■ Problem to solve
Leaving out the images, please output every entry exactly as it appears.

:::

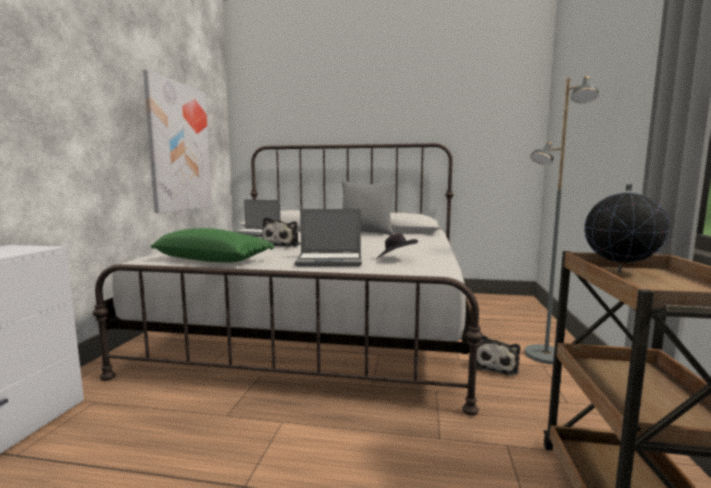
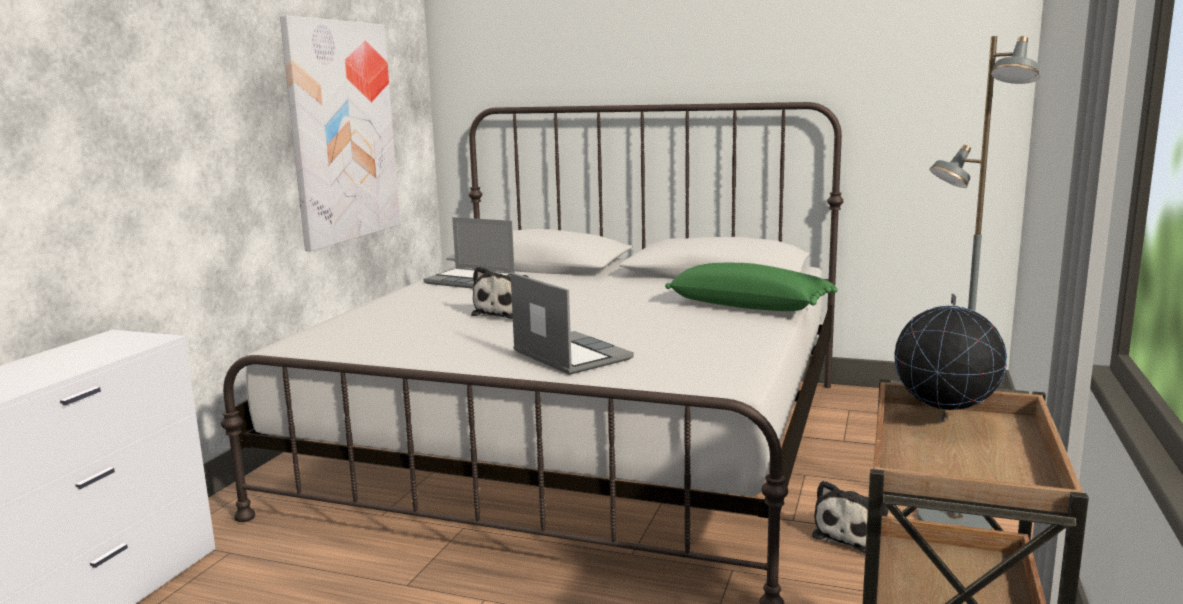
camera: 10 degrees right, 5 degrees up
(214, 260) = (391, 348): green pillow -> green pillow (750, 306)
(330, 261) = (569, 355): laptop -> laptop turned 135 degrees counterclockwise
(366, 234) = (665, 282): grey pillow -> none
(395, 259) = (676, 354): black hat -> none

:::

■ Answer to the exercise
camera: 10 degrees right, 5 degrees up
(214, 260) = (391, 348): green pillow -> green pillow (750, 306)
(330, 261) = (569, 355): laptop -> laptop turned 135 degrees counterclockwise
(366, 234) = (665, 282): grey pillow -> none
(395, 259) = (676, 354): black hat -> none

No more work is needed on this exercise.